The biggest technology news of the year so far has undoubtedly been the release of the OpenAI ChatGPT technology. ChatGPT is a chat-bot style AI that can generate amazingly knowledgeable and human-like conversations. ChatGPT can also generate essay-type answers to exam questions, write halfway decent song lyrics, or even generate computer code. I was going to explain how ChatGPT works, but instead, I’ll let ChatGPT tell you.

Here’s how it replied when I asked, “Explain how ChatGPT works in one paragraph suitable for a 12-year-old”:

ChatGPT is a chatbot that can talk to you like a human and help you with tasks such as composing emails, essays, and code. It is a member of the generative pre-trained transformer (GPT) family of language models. It was developed by OpenAI and launched in November 2022. You can use ChatGPT by logging in with your OpenAI account.

Most people have an initial “OMG!” response to the sophistication and accuracy of ChatGPT. And to be sure, ChatGPT is a new high watermark in practical AI. However, in some ways, it’s just a more sophisticated internet search.

ChatGPT sources existing material on the internet and synthesizes responses that appear coherent. It creates nothing new. And it can go wrong in weird and amusing ways. When a New York Times reporter spent a few hours randomly chatting with ChatGPT, it eventually started insisting that it loved the reporter and that the reporter should leave his wife. Other conversations have resulted in ChatGPT expressing a frightening “dark side.”
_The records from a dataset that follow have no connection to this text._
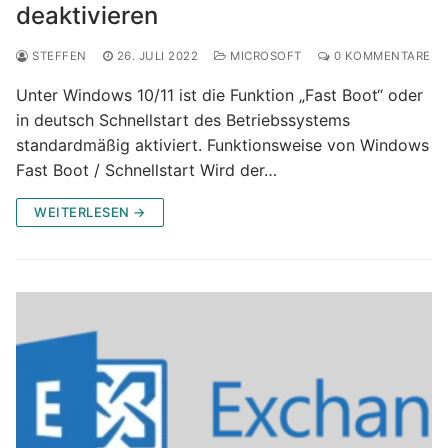
deaktivieren
STEFFEN
26. JULI 2022
MICROSOFT
0 KOMMENTARE
Unter Windows 10/11 ist die Funktion „Fast Boot“ oder
in deutsch Schnellstart des Betriebssystems
standardmäßig aktiviert. Funktionsweise von Windows
Fast Boot / Schnellstart Wird der…
WEITERLESEN →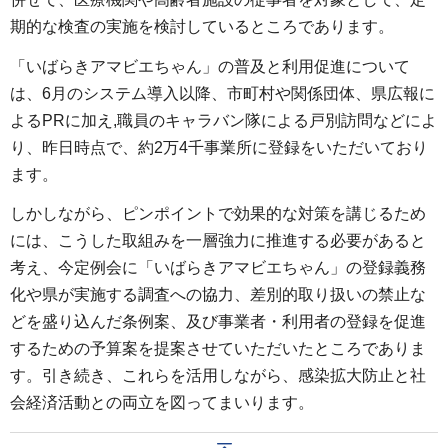
期的な検査の実施を検討しているところであります。
「いばらきアマビエちゃん」の普及と利用促進について
は、6月のシステム導入以降、市町村や関係団体、県広報に
よるPRに加え,職員のキャラバン隊による戸別訪問などによ
り、昨日時点で、約2万4千事業所に登録をいただいており
ます。
しかしながら、ピンポイントで効果的な対策を講じるため
には、こうした取組みを一層強力に推進する必要があると
考え、今定例会に「いばらきアマビエちゃん」の登録義務
化や県が実施する調査への協力、差別的取り扱いの禁止な
どを盛り込んだ条例案、及び事業者・利用者の登録を促進
するための予算案を提案させていただいたところでありま
す。引き続き、これらを活用しながら、感染拡大防止と社
会経済活動との両立を図ってまいります。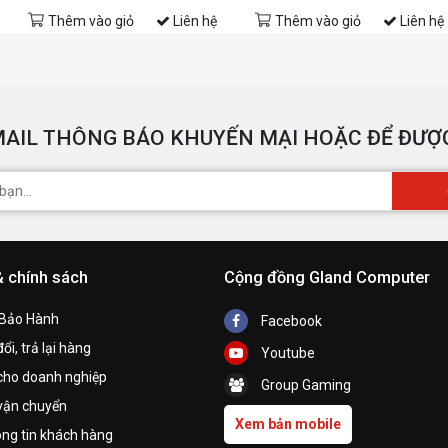
Thêm vào giỏ
Liên hệ
Thêm vào giỏ
Liên hệ
AIL THÔNG BÁO KHUYẾN MẠI HOẶC ĐỂ ĐƯỢC
& chính sách
Cộng đồng Gland Computer
 Bảo Hành
Facebook
ổi, trả lại hàng
Youtube
cho doanh nghiệp
Group Gaming
vận chuyển
Xem bản mobile
ng tin khách hàng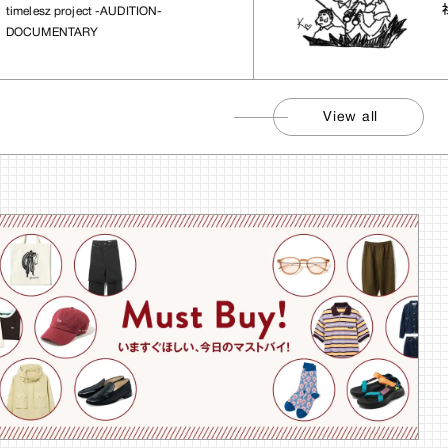
社会
elesz project -AUDITION-
CUMENTARY
View all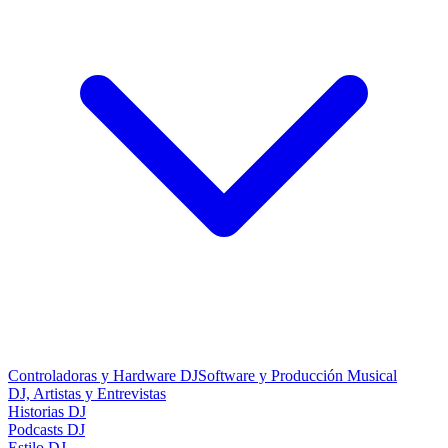
Controladoras y Hardware DJ
Software y Producción Musical
DJ, Artistas y Entrevistas
Historias DJ
Podcasts DJ
Estilo DJ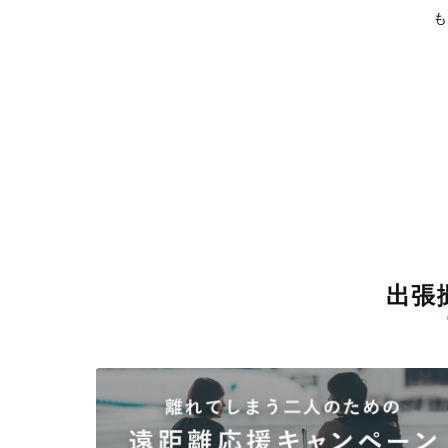
比企郡滑川町
比企郡嵐山町
比企郡小川町
比企郡川島町
比企
も
秩父郡長瀞町
秩父郡小鹿野町
秩父郡東秩父村
児玉郡
北葛飾郡杉
出張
However, as a database professional, I’m fascinated by how this technology might help us interact with databases. Can ChatGPT help? I asked ChatGPT to write me an SQL statement to sum sales by department. The “conversation” went like this:

  • Write me a PostgreSQL-compatible SQL statement that will break down sales by month and department.
  • Now add a rank for each department showing how it compares with other departments in the same month.
  • Now show the percentage increase for each department compared with the previous month.

After each query, I got an increasingly sophisticated SQL statement.
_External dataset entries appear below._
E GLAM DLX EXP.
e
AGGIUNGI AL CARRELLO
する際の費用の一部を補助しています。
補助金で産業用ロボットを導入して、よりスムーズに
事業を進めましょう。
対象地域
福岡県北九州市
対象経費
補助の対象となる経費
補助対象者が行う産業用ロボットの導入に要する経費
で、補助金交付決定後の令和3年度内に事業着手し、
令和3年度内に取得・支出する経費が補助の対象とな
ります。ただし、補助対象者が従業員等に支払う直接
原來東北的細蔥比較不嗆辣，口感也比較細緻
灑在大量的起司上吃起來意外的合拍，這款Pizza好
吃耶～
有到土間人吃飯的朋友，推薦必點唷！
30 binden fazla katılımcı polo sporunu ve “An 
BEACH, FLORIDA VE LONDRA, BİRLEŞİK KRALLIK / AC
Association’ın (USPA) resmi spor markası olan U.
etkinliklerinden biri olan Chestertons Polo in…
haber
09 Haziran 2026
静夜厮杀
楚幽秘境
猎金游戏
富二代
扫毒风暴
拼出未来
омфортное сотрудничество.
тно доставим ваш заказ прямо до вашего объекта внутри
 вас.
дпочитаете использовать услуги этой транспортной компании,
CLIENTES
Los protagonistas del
The final iteration included Windowing functions partitioning the data month over month and using the LAG function to retrieve the previous month. (Look here: I’ve more than 30 years of experience in SQL programming and would find that sort of SQL a little challenging.

ChatGPT also generated a similar set of MongoDB commands (see The MongoDB aggregation framework is notoriously complex for advanced queries, and the ChatGPT-generated aggregation ran to almost 100 lines of code. I’d probably have to spend an hour or so working on similar code, while ChatGPT completed it in about 20 seconds.

The implications for ad hoc database queries are exciting. It’s long been hoped that a “conversational” database query language could be created. However, all previous attempts failed because the “natural” language had to be sufficiently unambiguous to be compiled into database data access commands. The result was a language that was far from natural. However, ChatGPT can use a massive database of existing database query patterns and select the one that best fits the question. As with most ChatGPT capabilities, the results seem strikingly accurate.

Before the relational database and SQL emerged, IT departments had vast backlogs of report requests that required experienced programmers to resolve. SQL relieved much of that pressure because it was accessible to a broader range of professionals.

With ChatGPT, we might be finally approaching the point where anybody can query a database by simply asking for the information in human language.